The Hardware CWE Special Interest Group (SIG) has released the first Most Important Hardware Weaknesses report on the MITRE Common Weakness Enumeration (CWE) site — offering a look at the top 12 issues surrounding hardware security in 2021.

"The goals for the 2021 Hardware List are to drive awareness of common hardware weaknesses through CWE, and to prevent hardware security issues at the source by educating designers and programmers on how to eliminate important mistakes early in the product development lifecycle," the report's authors explain.

"Security analysts and test engineers can use the list in preparing plans for security testing and evaluation. Hardware consumers could use the list to help them to ask for more secure hardware products from their suppliers. Finally, managers and CIOs can use the list as a measuring stick of progress in their efforts to secure their hardware and ascertain where to direct resources to develop security tools or automation processes that mitigate a wide class of vulnerabilities by eliminating the underling root cause."

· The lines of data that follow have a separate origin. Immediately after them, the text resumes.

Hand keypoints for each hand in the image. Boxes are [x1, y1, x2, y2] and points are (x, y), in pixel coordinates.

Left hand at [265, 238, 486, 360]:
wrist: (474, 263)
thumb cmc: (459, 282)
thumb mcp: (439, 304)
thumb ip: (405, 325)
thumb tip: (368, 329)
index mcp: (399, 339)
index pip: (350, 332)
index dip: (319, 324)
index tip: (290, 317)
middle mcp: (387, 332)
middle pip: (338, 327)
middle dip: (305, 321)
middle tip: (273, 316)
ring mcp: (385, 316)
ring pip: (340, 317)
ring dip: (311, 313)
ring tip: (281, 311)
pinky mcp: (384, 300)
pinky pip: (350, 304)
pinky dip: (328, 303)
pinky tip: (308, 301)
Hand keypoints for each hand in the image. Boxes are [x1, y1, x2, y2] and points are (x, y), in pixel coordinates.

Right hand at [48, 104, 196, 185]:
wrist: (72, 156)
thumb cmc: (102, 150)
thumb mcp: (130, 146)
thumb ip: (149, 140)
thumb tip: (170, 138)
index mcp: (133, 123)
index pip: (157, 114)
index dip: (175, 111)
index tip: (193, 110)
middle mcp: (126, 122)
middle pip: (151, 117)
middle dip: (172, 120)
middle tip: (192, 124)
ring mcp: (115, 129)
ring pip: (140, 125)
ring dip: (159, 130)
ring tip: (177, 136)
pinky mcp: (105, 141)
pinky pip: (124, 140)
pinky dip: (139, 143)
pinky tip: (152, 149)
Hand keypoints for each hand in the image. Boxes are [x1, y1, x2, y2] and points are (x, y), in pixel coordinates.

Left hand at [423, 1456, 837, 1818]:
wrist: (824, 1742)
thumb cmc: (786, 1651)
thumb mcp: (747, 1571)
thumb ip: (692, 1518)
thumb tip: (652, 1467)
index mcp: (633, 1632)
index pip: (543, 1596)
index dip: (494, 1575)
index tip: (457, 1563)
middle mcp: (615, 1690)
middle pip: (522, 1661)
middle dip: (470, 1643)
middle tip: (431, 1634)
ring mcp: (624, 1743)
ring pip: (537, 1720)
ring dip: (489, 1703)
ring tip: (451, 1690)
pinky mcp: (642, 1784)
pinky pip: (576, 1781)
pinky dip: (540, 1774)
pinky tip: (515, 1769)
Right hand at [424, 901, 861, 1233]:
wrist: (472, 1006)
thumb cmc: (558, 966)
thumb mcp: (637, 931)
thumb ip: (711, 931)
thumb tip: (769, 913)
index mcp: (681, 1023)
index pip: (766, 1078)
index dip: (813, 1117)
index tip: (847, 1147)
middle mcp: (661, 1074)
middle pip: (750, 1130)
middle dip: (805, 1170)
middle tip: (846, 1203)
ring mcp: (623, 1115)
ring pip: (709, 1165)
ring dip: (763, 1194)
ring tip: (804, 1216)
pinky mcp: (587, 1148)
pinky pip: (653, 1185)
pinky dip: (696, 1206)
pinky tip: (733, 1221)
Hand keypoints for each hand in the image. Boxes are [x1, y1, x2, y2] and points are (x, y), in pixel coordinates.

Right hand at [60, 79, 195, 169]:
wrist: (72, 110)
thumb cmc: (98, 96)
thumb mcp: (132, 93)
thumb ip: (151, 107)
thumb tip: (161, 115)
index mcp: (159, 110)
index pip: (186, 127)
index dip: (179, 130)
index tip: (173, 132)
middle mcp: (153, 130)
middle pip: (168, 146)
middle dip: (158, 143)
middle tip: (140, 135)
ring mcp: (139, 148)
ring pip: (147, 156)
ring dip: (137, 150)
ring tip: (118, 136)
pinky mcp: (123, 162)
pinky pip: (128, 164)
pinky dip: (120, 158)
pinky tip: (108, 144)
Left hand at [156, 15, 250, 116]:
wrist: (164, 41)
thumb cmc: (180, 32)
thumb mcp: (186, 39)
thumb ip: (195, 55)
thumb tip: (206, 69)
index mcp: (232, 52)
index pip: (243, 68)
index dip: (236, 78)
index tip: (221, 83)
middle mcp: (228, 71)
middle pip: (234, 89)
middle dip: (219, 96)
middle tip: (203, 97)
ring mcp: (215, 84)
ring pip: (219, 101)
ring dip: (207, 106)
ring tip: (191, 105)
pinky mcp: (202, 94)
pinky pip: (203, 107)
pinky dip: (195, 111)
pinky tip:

The 12 issues rated as most important in the report are: Improper Isolation of Shared Resources on System-on-a-Chip (SoC); On-Chip Debug and Test Interface With Improper Access Control; Improper Prevention of Lock Bit Modification; Security-Sensitive Hardware Controls with Missing Lock Bit Protection; Use of a Cryptographic Primitive with a Risky Implementation; Internal Asset Exposed to Unsafe Debug Access Level or State; Improper Restriction of Software Interfaces to Hardware Features; Improper Handling of Overlap Between Protected Memory Ranges; Sensitive Information Uncleared Before Debug/Power State Transition; Improper Access Control for Volatile Memory Containing Boot Code; Firmware Not Updateable; and Improper Protection of Physical Side Channels.

All the weaknesses raised in the report have been found frequently, are exploitable, and should be considered carefully in hardware design — but the report is clear that they're in no way ranked against each other. "The HW CWE team and the SIG believe that it is impractical to think of the list as a hierarchical, ordered set in terms of importance," the report explains. "The entries should be thought of as a set of mostly equal hardware weakness concerns based on our methodology."

The report also highlights five additional weaknesses which fell just shy of making the top-12 list, including issues with sensitive information not being removed before a resource is reused and failure to protect against voltage and clock glitching attacks — the latter being in common use in the wild for attacking embedded systems, as with Hagen Fritsch's work on unlocking firmware protections on the STMicro STM8 microcontroller family.

The full report is now available on the CWE website.